What is required:
Please restate word for word the line holding "left elbow: (173, 331)" and every following line through the end of the entries.

---

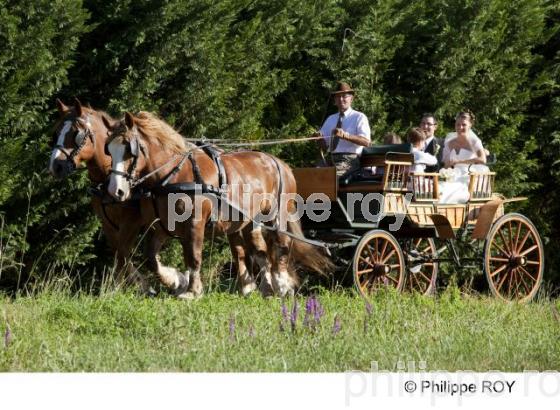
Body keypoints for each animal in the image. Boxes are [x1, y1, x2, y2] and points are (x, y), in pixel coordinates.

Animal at [103, 112, 330, 298]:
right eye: (109, 150)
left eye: (129, 149)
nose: (116, 191)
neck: (174, 174)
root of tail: (278, 162)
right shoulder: (162, 226)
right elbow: (151, 258)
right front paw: (177, 280)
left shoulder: (195, 223)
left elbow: (193, 256)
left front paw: (192, 291)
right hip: (249, 221)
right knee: (259, 250)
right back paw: (263, 289)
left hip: (278, 215)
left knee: (281, 244)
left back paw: (282, 286)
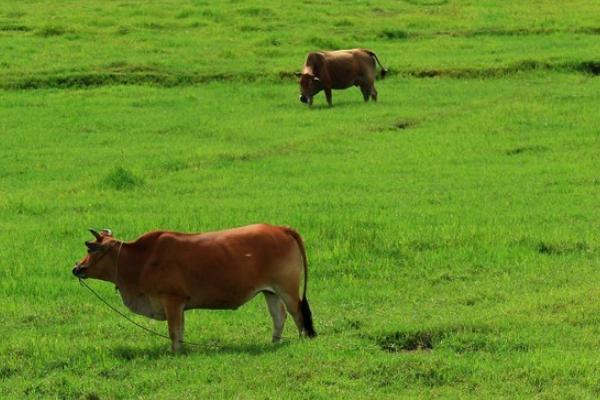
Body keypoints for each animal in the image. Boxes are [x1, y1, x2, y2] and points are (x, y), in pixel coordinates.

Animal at [72, 223, 316, 352]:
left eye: (91, 249)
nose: (77, 268)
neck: (141, 260)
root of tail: (281, 229)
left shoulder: (172, 300)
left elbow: (173, 331)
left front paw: (175, 353)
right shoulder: (179, 305)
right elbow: (180, 331)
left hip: (287, 289)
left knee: (297, 314)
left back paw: (301, 340)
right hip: (270, 291)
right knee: (279, 316)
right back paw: (273, 342)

---

Output of the exercise:
left elbow: (173, 331)
left front paw: (175, 353)
right shoulder: (179, 305)
right elbow: (180, 331)
left hip: (287, 289)
left knee: (297, 314)
left back paw: (301, 340)
right hip: (270, 291)
right knee: (279, 316)
right back paw: (273, 342)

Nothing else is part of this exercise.